G-Research / ParquetSharp

ParquetSharp is a .NET library for reading and writing Apache Parquet files.
Apache License 2.0
185 stars 49 forks source link
apache-arrow apache-parquet big-data columnar-storage csharp dotnet parquet

Main logo

Introduction

ParquetSharp is a cross-platform .NET library for reading and writing Apache Parquet files.

ParquetSharp is implemented in C# as a PInvoke wrapper around Apache Parquet C++ to provide high performance and compatibility. Check out ParquetSharp.DataFrame if you need a convenient integration with the .NET DataFrames.

Supported platforms:

Chip Linux Windows macOS
x64
arm64
Status
Release Nuget NuGet latest release
Pre-Release Nuget NuGet latest pre-release
CI Build CI Status

Why use Parquet?

Apache Parquet is an open source, column-oriented data file format designed for efficient data storage and retrieval. It provides efficient data compression and encoding schemes with enhanced performance to handle complex data in bulk. Relative to CSV files, Parquet executes queries 34x faster while taking up 87% less space. Source

Quickstart

The following examples show how to write and then read a Parquet file with three columns representing a timeseries of object-value pairs.
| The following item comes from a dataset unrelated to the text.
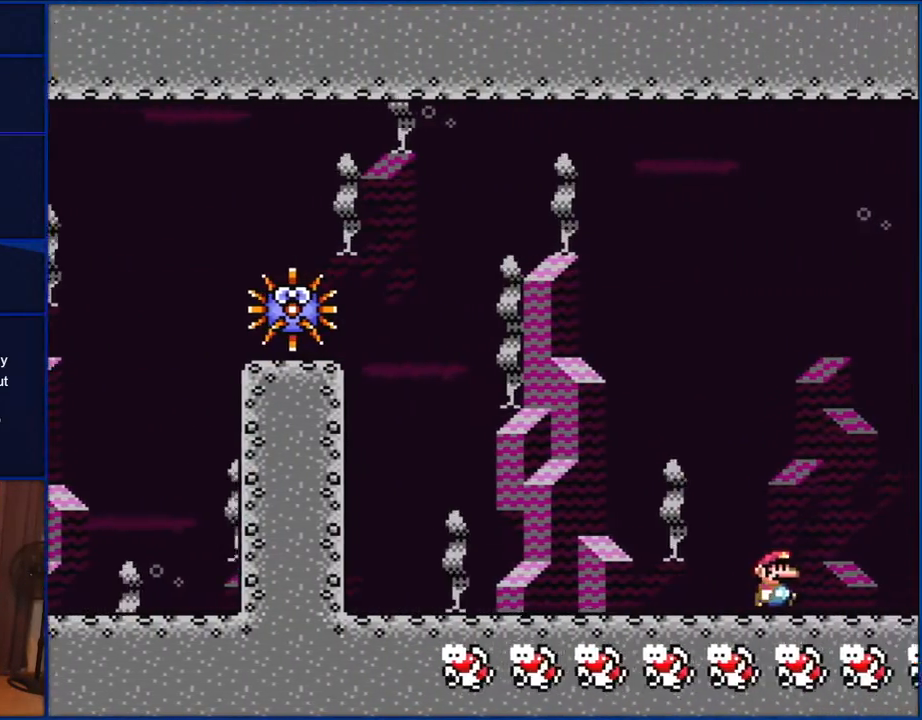
{"buttons": ["Y"], "events": [[133, "DPAD_LEFT", "down"], [333, "DPAD_LEFT", "up"]]}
These use the low-level API, which is the recommended API for working with native .NET types and closely maps to the API of Apache Parquet C++. For reading and writing data in the Apache Arrow format, an Arrow based API is also provided.
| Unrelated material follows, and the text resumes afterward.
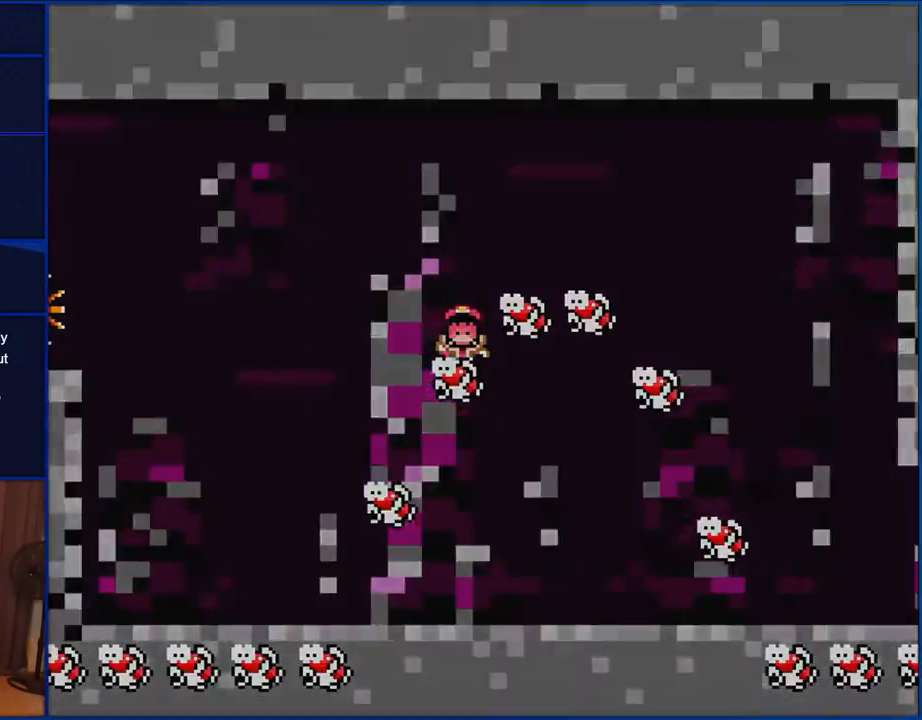
{"buttons": ["Y"], "events": [[183, "B", "up"]]}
How to write a Parquet File:

var timestamps = new DateTime[] { /* ... */ };
var objectIds = new int[] { /* ... */ };
var values = new float[] { /* ... */ };

var columns = new Column[]
{
    new Column<DateTime>("Timestamp"),
    new Column<int>("ObjectId"),
    new Column<float>("Value")
};

using var file = new ParquetFileWriter("float_timeseries.parquet", columns);
using var rowGroup = file.AppendRowGroup();

using (var timestampWriter = rowGroup.NextColumn().LogicalWriter<DateTime>())
{
    timestampWriter.WriteBatch(timestamps);
}
using (var objectIdWriter = rowGroup.NextColumn().LogicalWriter<int>())
{
    objectIdWriter.WriteBatch(objectIds);
}
using (var valueWriter = rowGroup.NextColumn().LogicalWriter<float>())
{
    valueWriter.WriteBatch(values);
}

file.Close();

How to read a Parquet file:

using var file = new ParquetFileReader("float_timeseries.parquet");

for (int rowGroup = 0; rowGroup < file.FileMetaData.NumRowGroups; ++rowGroup) {
    using var rowGroupReader = file.RowGroup(rowGroup);
    var groupNumRows = checked((int) rowGroupReader.MetaData.NumRows);

    var groupTimestamps = rowGroupReader.Column(0).LogicalReader<DateTime>().ReadAll(groupNumRows);
    var groupObjectIds = rowGroupReader.Column(1).LogicalReader<int>().ReadAll(groupNumRows);
    var groupValues = rowGroupReader.Column(2).LogicalReader<float>().ReadAll(groupNumRows);
}

file.Close();

Documentation

For more detailed information on how to use ParquetSharp, see the following documentation:

Rationale

We desired a Parquet implementation with the following properties:

Not finding an existing solution meeting these requirements, we decided to implement a .NET wrapper around apache-parquet-cpp (now part of Apache Arrow) starting at version 1.4.0. The library tries to stick closely to the existing C++ API, although it does provide higher level APIs to facilitate its usage from .NET. The user should always be able to access the lower-level API.

Performance

The following benchmarks can be reproduced by running ParquetSharp.Benchmark.csproj. The relative performance of ParquetSharp 10.0.1 is compared to Parquet.NET 4.6.2, an alternative open-source .NET library that is fully managed. The Decimal tests focus purely on handling the C# decimal type, while the TimeSeries tests benchmark three columns of the types {int, DateTime, float}. Results are from a Ryzen 5900X on Linux 6.2.7 using the dotnet 6.0.14 runtime.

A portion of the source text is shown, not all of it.